LOL, so that's why you haven't been blogging all that much lately :) Well keep obsessing over your project that way, you'll be over with it soon and will be back faster :D
I call it "fretting." I think a lot of women do it. I think it's linked to estrogen somehow.
I'm currently trying to ignore the latest Blog Land Train Wreck (I'm like Switzerland over here), itching to reorganize the TBR and trying to convince myself that I really should be reading instead of putzing online.
Damn Wendy, a train wreck again? Which way ? ;) I'm a gawker of the worst sort. Bad Cindy.
Rosie - my obsessions can get scary. I was obsessed with Rescue Me and I had three seasons to watch. I was so careful and doled them out about 3 episodes at a time or I would have sat there and watched them all back to back. Makes me wonder about my mental health sometimes ;)

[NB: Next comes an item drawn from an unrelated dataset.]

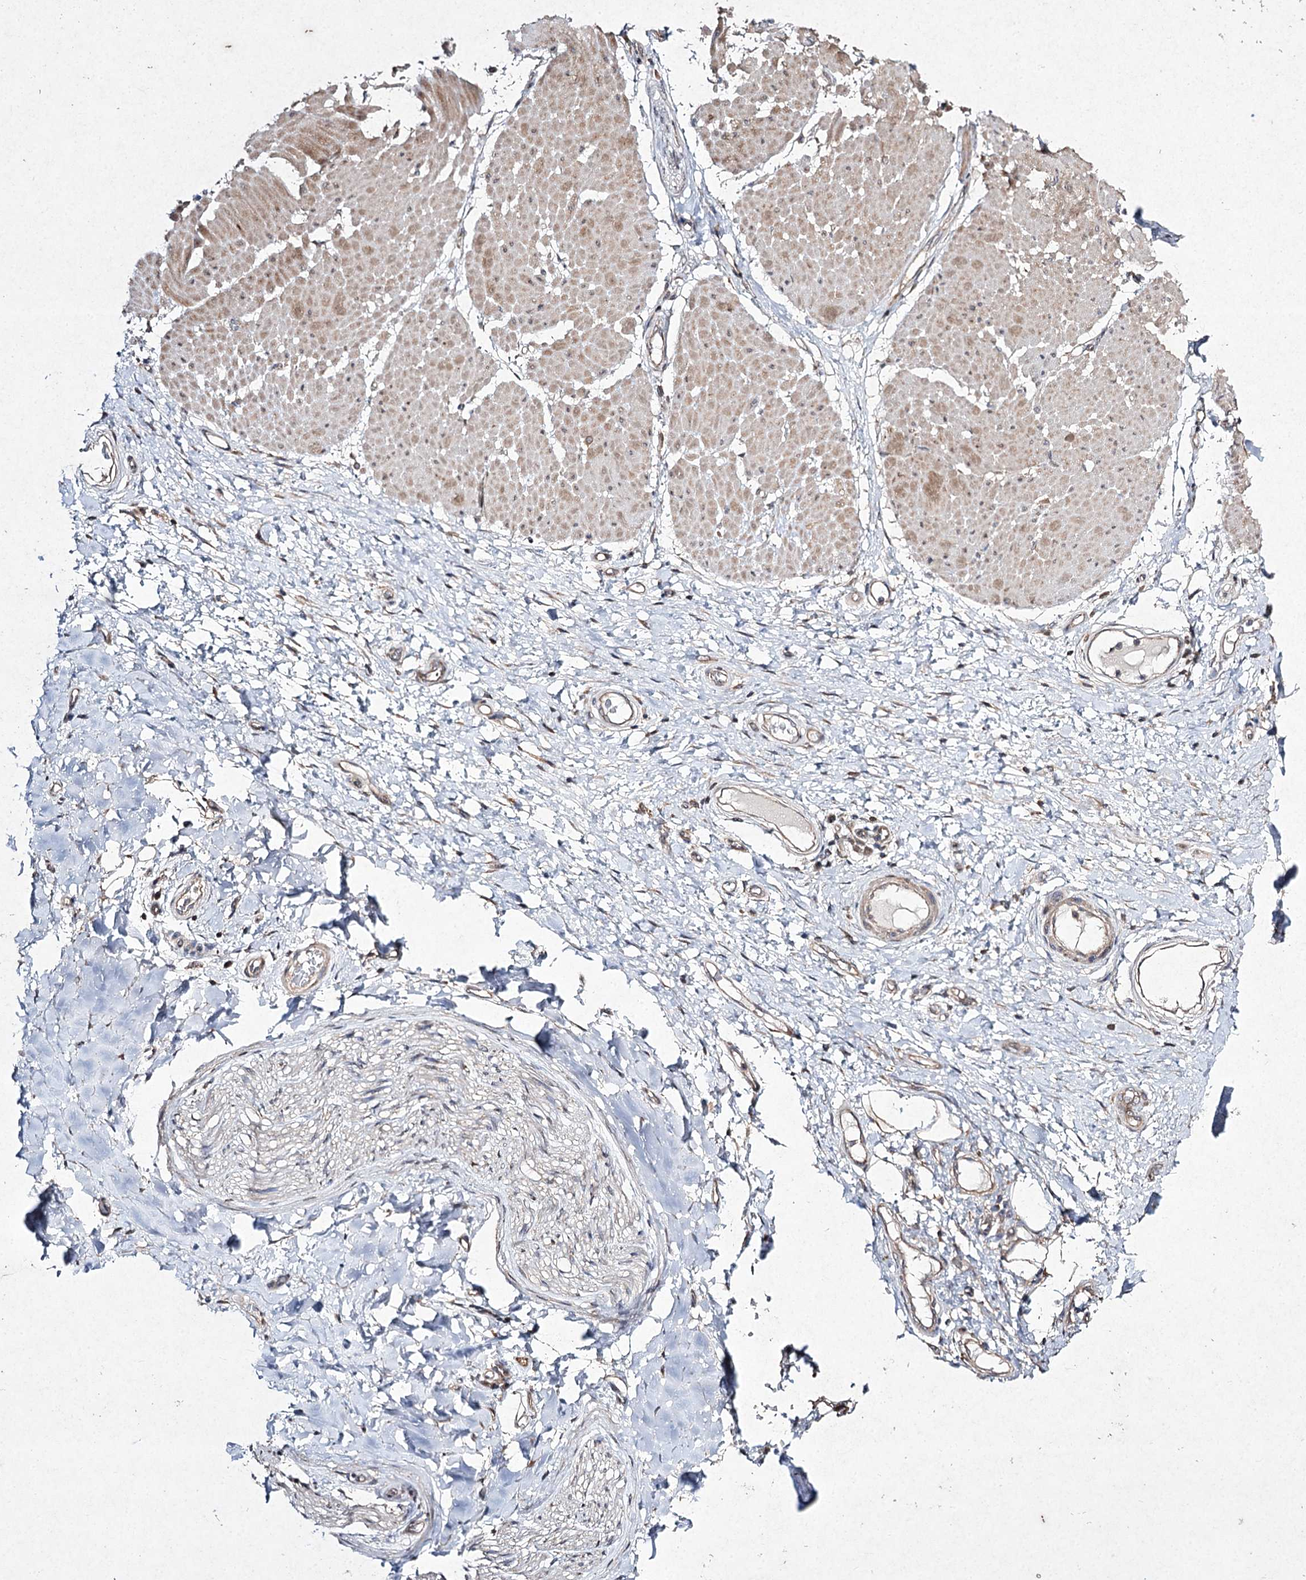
{"staining": {"intensity": "weak", "quantity": "<25%", "location": "cytoplasmic/membranous"}, "tissue": "adipose tissue", "cell_type": "Adipocytes", "image_type": "normal", "snomed": [{"axis": "morphology", "description": "Normal tissue, NOS"}, {"axis": "morphology", "description": "Adenocarcinoma, NOS"}, {"axis": "topography", "description": "Esophagus"}, {"axis": "topography", "description": "Stomach, upper"}, {"axis": "topography", "description": "Peripheral nerve tissue"}], "caption": "The micrograph shows no significant positivity in adipocytes of adipose tissue.", "gene": "FANCL", "patient": {"sex": "male", "age": 62}}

Shmoo has had quite a year! I hope his hand isn't terribly painful.
And I wish I was half as organized as you. My desk top would give you hives.
CindyS
Doors. I obsess over doors.
I leave the house and I'm convinced I left a door open...or I didn't lock it..or... something. Usually having to do with a door. Did I let to the dog out (thru the door) Did I (open the door to) let her back in...
Always doors.
Unless I'm on a website kick and redoing my website.
Then I obsess over that.
Wouldn't worry me so much except I see my oldest one picking up on it. And I really don't want her picking up my paranoias...
Oh lordy Shiloh - I do the exact same thing with the stove and my curling iron. Every morning, before I leave for work, I need to triple-check to make sure I didn't leave either on for fear I'm going to burn down my apartment building.
So is it wrong of me to feel happy others have my same paranoias? I so hate to think I'm the only one.